As I came and went in and out of the annex building, to buy groceries or go for a walk, I smiled at the middle-aged couple who cared for the house. They were usually at the dining table in the front room, sitting for a moment to watch their shows after preparing a two-tiered pot of çay. The tea filled the austere home with its mellow, earthy aroma. I didn’t know any Turkish, but I greeted them in whatever ways I could. I was a resident in their home, using their kitchen, borrowing their laundry machine, wearing my shoes on their carpets and in their hallways as everyone else did. Just like Ukeles, I cleaned and cooked and did laundry. Just like Ukeles, they also cleaned and cooked and did laundry, and then continued on to mop the floors, refill the drinking water, wash the windows, refresh our rooms, take out the trash, sweep the front steps, and make more tea. Payslips documented their work; the agreeable security guards watched from their cameras. They all also wore their shoes inside. Of course, it wasn’t their home either, but Swedish state property. We all received wages for the housework we did to maintain the consulate complex.
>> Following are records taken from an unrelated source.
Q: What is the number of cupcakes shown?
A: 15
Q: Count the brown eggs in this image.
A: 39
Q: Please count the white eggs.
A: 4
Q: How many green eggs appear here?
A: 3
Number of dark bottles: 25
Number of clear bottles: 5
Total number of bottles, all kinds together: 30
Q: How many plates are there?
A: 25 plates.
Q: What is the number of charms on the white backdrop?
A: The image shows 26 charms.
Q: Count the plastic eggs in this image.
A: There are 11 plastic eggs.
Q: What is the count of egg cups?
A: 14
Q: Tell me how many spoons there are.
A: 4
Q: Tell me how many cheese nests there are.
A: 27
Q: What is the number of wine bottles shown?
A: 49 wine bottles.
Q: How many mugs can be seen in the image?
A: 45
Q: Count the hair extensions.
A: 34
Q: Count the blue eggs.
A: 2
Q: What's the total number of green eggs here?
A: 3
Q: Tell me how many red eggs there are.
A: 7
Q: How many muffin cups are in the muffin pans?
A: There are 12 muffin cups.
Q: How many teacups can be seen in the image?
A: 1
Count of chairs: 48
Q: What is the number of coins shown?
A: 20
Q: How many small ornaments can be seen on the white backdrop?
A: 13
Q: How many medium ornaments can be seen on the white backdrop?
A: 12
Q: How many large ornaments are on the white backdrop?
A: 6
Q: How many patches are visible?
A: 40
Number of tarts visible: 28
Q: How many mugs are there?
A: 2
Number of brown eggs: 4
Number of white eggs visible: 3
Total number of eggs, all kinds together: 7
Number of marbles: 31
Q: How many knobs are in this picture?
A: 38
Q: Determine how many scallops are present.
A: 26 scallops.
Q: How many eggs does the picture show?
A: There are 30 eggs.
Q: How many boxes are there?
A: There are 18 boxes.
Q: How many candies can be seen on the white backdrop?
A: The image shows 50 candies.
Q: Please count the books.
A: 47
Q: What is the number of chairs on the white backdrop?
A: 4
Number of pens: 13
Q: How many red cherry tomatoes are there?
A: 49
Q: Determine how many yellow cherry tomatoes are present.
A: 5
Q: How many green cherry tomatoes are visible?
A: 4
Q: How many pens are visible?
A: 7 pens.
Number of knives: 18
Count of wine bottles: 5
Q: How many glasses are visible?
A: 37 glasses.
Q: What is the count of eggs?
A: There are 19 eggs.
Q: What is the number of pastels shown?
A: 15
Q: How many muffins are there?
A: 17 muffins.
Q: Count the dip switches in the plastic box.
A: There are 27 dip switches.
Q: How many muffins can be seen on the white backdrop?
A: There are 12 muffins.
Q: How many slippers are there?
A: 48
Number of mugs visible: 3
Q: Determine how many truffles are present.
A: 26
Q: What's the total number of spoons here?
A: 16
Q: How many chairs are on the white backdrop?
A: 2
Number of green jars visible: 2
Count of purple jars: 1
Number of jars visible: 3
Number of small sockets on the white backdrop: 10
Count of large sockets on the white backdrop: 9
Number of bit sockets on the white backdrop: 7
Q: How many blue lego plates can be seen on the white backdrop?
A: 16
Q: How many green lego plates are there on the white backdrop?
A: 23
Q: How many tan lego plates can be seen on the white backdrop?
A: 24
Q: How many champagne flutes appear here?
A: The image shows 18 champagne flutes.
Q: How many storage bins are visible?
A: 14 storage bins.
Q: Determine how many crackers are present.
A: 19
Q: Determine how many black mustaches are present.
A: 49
The domestic sphere of research-based residencies collapses production and reproduction, public and private, echoing what feminists have known all along: maintenance work is just as necessary as any other form of labor5 6. One no longer leaves the factory to return home. Home is the factory. The contemporary exploits this latent market. Products commodify insecurity, media manufactures consent, outrage subjugates our attention, extracting the whole earth through 24/7 material and immaterial labor that began before anything was born and continues after everything has died. Domestic interiority can no longer be imagined as a private retreat from our turbulent world. Private and public are both illusory and real. Even among sustained traces, both past and present are subject to constant change. All our work and all our labor, even the faintest scent of tea or a half-open window, contributes to this cacophony of worlds, whether reproducing this one, or nourishing the next.
When I returned from my daily walk around Hakaniemi, the midday sun had completely animated the room with a vivid vibrancy. I opened the windows wide to let it breathe. Particulates drifted in with the errant breeze, mixing with dust and other living matter. I set down the plastic bags of groceries I bought from the nearby shops that serve multiple Asian and West African communities. I caringly laid each familiar item on the floor as if an incantation: a bag of dried chickpeas, a bag of dried black-eyed beans, Maggi bullion cubes, fermented black bean chili oil, Mi Goreng Indomie instant noodles, Korean black-bean sauce noodles, Turkish peppers, Spanish tomatoes and garlic bulbs, a tube of harissa, a small bottle of tsuyu, Vianco curry powder, cassava chips, four different kinds of senbei rice crackers, dried mango slices, a can of sugar-cane juice, a can of guava juice, Sina ginger candy, Haw flakes, a tin of Sakuma fruit drops, a pack of incense, and a few stacks of plastic-wrapped joss paper—in case any ancestors were watching.
I arranged everything into a tapestry at the front of the room as an offering or a protective ward. Despite their hermetic seals insulating from the threat of entropy, the air began to change. Biting, bitter, sticky-sweet, earthy vernaculars gathered, unsettling the sedimented residues of stale heritage, its ghosts and all the rest dancing to the sound of the memory of many living people7.